TO BE DONE: Please reproduce all of the material below, line for line and without any change.

-.-.-

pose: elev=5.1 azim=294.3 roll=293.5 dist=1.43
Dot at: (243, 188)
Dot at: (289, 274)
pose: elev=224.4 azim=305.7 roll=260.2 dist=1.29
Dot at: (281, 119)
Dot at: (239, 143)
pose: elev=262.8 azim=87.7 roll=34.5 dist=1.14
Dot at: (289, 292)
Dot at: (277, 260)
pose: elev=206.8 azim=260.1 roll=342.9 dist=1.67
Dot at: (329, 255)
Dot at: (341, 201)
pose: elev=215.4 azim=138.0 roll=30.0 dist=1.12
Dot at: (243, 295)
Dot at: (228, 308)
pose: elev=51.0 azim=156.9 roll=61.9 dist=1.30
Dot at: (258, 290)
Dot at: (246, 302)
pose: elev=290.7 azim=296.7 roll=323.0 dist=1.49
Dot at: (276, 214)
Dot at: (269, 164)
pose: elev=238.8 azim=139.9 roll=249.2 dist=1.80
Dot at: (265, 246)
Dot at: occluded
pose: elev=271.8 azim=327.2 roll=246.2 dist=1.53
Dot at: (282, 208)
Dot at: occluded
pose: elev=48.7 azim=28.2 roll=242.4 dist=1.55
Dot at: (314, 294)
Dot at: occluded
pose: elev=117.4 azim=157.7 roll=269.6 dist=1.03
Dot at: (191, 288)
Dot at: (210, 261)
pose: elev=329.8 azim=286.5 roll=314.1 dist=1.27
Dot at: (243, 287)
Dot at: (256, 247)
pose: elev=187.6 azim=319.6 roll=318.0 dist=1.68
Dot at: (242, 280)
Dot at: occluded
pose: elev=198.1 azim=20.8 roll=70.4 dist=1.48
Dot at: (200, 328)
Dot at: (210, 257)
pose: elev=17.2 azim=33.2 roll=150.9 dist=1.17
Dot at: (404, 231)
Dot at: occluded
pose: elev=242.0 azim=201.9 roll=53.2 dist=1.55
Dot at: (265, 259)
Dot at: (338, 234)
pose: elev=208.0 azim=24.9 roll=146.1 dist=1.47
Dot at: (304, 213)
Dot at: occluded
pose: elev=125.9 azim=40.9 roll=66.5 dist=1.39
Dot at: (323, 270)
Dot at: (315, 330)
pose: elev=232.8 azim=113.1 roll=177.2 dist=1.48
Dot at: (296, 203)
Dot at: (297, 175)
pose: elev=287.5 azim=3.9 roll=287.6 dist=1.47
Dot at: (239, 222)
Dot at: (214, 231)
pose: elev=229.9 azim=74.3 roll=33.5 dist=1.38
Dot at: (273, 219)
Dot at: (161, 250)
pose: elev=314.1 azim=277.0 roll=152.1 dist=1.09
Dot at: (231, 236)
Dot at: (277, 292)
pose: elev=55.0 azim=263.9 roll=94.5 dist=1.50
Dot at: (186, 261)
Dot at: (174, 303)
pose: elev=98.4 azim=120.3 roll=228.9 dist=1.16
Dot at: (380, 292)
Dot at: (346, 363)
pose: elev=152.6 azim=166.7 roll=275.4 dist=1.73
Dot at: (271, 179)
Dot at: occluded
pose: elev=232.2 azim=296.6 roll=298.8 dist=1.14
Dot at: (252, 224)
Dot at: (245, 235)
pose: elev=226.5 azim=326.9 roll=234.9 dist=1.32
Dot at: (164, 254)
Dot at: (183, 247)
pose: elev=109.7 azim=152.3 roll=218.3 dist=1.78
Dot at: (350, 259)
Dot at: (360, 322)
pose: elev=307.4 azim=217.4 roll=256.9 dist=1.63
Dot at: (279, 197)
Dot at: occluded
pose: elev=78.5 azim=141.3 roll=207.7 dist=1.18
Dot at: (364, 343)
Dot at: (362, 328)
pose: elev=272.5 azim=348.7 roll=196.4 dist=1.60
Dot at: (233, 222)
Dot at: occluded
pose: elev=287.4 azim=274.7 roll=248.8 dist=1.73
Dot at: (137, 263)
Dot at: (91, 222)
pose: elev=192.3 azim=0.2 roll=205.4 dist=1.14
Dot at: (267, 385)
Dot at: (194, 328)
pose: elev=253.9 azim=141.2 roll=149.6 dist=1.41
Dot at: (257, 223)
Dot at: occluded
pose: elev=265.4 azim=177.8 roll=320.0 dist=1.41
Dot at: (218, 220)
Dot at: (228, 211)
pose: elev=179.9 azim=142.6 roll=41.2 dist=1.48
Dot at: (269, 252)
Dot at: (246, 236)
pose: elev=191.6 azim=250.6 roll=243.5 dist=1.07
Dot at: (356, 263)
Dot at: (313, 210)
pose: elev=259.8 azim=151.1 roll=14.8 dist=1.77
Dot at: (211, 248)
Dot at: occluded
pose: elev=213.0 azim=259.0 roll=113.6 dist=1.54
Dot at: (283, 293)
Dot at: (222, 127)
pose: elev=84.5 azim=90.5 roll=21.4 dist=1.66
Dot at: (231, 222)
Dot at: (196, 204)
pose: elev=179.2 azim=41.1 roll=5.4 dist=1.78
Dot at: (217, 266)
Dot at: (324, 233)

-.-.-

SOLUTION TO THIS EXERCISE:
pose: elev=5.1 azim=294.3 roll=293.5 dist=1.43
Dot at: (243, 188)
Dot at: (289, 274)
pose: elev=224.4 azim=305.7 roll=260.2 dist=1.29
Dot at: (281, 119)
Dot at: (239, 143)
pose: elev=262.8 azim=87.7 roll=34.5 dist=1.14
Dot at: (289, 292)
Dot at: (277, 260)
pose: elev=206.8 azim=260.1 roll=342.9 dist=1.67
Dot at: (329, 255)
Dot at: (341, 201)
pose: elev=215.4 azim=138.0 roll=30.0 dist=1.12
Dot at: (243, 295)
Dot at: (228, 308)
pose: elev=51.0 azim=156.9 roll=61.9 dist=1.30
Dot at: (258, 290)
Dot at: (246, 302)
pose: elev=290.7 azim=296.7 roll=323.0 dist=1.49
Dot at: (276, 214)
Dot at: (269, 164)
pose: elev=238.8 azim=139.9 roll=249.2 dist=1.80
Dot at: (265, 246)
Dot at: occluded
pose: elev=271.8 azim=327.2 roll=246.2 dist=1.53
Dot at: (282, 208)
Dot at: occluded
pose: elev=48.7 azim=28.2 roll=242.4 dist=1.55
Dot at: (314, 294)
Dot at: occluded
pose: elev=117.4 azim=157.7 roll=269.6 dist=1.03
Dot at: (191, 288)
Dot at: (210, 261)
pose: elev=329.8 azim=286.5 roll=314.1 dist=1.27
Dot at: (243, 287)
Dot at: (256, 247)
pose: elev=187.6 azim=319.6 roll=318.0 dist=1.68
Dot at: (242, 280)
Dot at: occluded
pose: elev=198.1 azim=20.8 roll=70.4 dist=1.48
Dot at: (200, 328)
Dot at: (210, 257)
pose: elev=17.2 azim=33.2 roll=150.9 dist=1.17
Dot at: (404, 231)
Dot at: occluded
pose: elev=242.0 azim=201.9 roll=53.2 dist=1.55
Dot at: (265, 259)
Dot at: (338, 234)
pose: elev=208.0 azim=24.9 roll=146.1 dist=1.47
Dot at: (304, 213)
Dot at: occluded
pose: elev=125.9 azim=40.9 roll=66.5 dist=1.39
Dot at: (323, 270)
Dot at: (315, 330)
pose: elev=232.8 azim=113.1 roll=177.2 dist=1.48
Dot at: (296, 203)
Dot at: (297, 175)
pose: elev=287.5 azim=3.9 roll=287.6 dist=1.47
Dot at: (239, 222)
Dot at: (214, 231)
pose: elev=229.9 azim=74.3 roll=33.5 dist=1.38
Dot at: (273, 219)
Dot at: (161, 250)
pose: elev=314.1 azim=277.0 roll=152.1 dist=1.09
Dot at: (231, 236)
Dot at: (277, 292)
pose: elev=55.0 azim=263.9 roll=94.5 dist=1.50
Dot at: (186, 261)
Dot at: (174, 303)
pose: elev=98.4 azim=120.3 roll=228.9 dist=1.16
Dot at: (380, 292)
Dot at: (346, 363)
pose: elev=152.6 azim=166.7 roll=275.4 dist=1.73
Dot at: (271, 179)
Dot at: occluded
pose: elev=232.2 azim=296.6 roll=298.8 dist=1.14
Dot at: (252, 224)
Dot at: (245, 235)
pose: elev=226.5 azim=326.9 roll=234.9 dist=1.32
Dot at: (164, 254)
Dot at: (183, 247)
pose: elev=109.7 azim=152.3 roll=218.3 dist=1.78
Dot at: (350, 259)
Dot at: (360, 322)
pose: elev=307.4 azim=217.4 roll=256.9 dist=1.63
Dot at: (279, 197)
Dot at: occluded
pose: elev=78.5 azim=141.3 roll=207.7 dist=1.18
Dot at: (364, 343)
Dot at: (362, 328)
pose: elev=272.5 azim=348.7 roll=196.4 dist=1.60
Dot at: (233, 222)
Dot at: occluded
pose: elev=287.4 azim=274.7 roll=248.8 dist=1.73
Dot at: (137, 263)
Dot at: (91, 222)
pose: elev=192.3 azim=0.2 roll=205.4 dist=1.14
Dot at: (267, 385)
Dot at: (194, 328)
pose: elev=253.9 azim=141.2 roll=149.6 dist=1.41
Dot at: (257, 223)
Dot at: occluded
pose: elev=265.4 azim=177.8 roll=320.0 dist=1.41
Dot at: (218, 220)
Dot at: (228, 211)
pose: elev=179.9 azim=142.6 roll=41.2 dist=1.48
Dot at: (269, 252)
Dot at: (246, 236)
pose: elev=191.6 azim=250.6 roll=243.5 dist=1.07
Dot at: (356, 263)
Dot at: (313, 210)
pose: elev=259.8 azim=151.1 roll=14.8 dist=1.77
Dot at: (211, 248)
Dot at: occluded
pose: elev=213.0 azim=259.0 roll=113.6 dist=1.54
Dot at: (283, 293)
Dot at: (222, 127)
pose: elev=84.5 azim=90.5 roll=21.4 dist=1.66
Dot at: (231, 222)
Dot at: (196, 204)
pose: elev=179.2 azim=41.1 roll=5.4 dist=1.78
Dot at: (217, 266)
Dot at: (324, 233)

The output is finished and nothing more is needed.